_OBJECTIVE_
Starting at the line that contains "locality: Cherokee County, 1" and ending at the final line of the material, rewrite those lines as a numbered list, leaving out any blank lines.
--
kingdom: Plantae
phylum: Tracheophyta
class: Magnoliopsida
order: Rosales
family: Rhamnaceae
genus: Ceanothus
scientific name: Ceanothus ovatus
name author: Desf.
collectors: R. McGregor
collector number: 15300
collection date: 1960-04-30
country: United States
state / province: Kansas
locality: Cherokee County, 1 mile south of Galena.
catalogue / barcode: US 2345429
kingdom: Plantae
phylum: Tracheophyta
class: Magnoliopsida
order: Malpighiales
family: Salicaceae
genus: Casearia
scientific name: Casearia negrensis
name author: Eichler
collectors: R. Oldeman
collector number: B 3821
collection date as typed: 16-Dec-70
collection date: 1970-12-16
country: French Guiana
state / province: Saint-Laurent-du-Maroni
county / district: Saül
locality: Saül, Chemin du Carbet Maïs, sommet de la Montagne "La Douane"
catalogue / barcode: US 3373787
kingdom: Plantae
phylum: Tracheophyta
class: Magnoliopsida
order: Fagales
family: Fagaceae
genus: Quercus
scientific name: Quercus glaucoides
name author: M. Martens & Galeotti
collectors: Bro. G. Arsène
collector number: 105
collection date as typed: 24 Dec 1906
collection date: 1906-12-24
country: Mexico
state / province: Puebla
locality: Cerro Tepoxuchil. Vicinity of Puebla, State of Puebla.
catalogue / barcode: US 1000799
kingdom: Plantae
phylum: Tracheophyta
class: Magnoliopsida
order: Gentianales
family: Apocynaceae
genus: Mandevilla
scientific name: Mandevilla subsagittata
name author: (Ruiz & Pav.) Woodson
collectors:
--
_ANSWER TO THIS TASK_
1. locality: Cherokee County, 1 mile south of Galena.
2. catalogue / barcode: US 2345429
3. kingdom: Plantae
4. phylum: Tracheophyta
5. class: Magnoliopsida
6. order: Malpighiales
7. family: Salicaceae
8. genus: Casearia
9. scientific name: Casearia negrensis
10. name author: Eichler
11. collectors: R. Oldeman
12. collector number: B 3821
13. collection date as typed: 16-Dec-70
14. collection date: 1970-12-16
15. country: French Guiana
16. state / province: Saint-Laurent-du-Maroni
17. county / district: Saül
18. locality: Saül, Chemin du Carbet Maïs, sommet de la Montagne "La Douane"
19. catalogue / barcode: US 3373787
20. kingdom: Plantae
21. phylum: Tracheophyta
22. class: Magnoliopsida
23. order: Fagales
24. family: Fagaceae
25. genus: Quercus
26. scientific name: Quercus glaucoides
27. name author: M. Martens & Galeotti
28. collectors: Bro. G. Arsène
29. collector number: 105
30. collection date as typed: 24 Dec 1906
31. collection date: 1906-12-24
32. country: Mexico
33. state / province: Puebla
34. locality: Cerro Tepoxuchil. Vicinity of Puebla, State of Puebla.
35. catalogue / barcode: US 1000799
36. kingdom: Plantae
37. phylum: Tracheophyta
38. class: Magnoliopsida
39. order: Gentianales
40. family: Apocynaceae
41. genus: Mandevilla
42. scientific name: Mandevilla subsagittata
43. name author: (Ruiz & Pav.) Woodson
44. collectors:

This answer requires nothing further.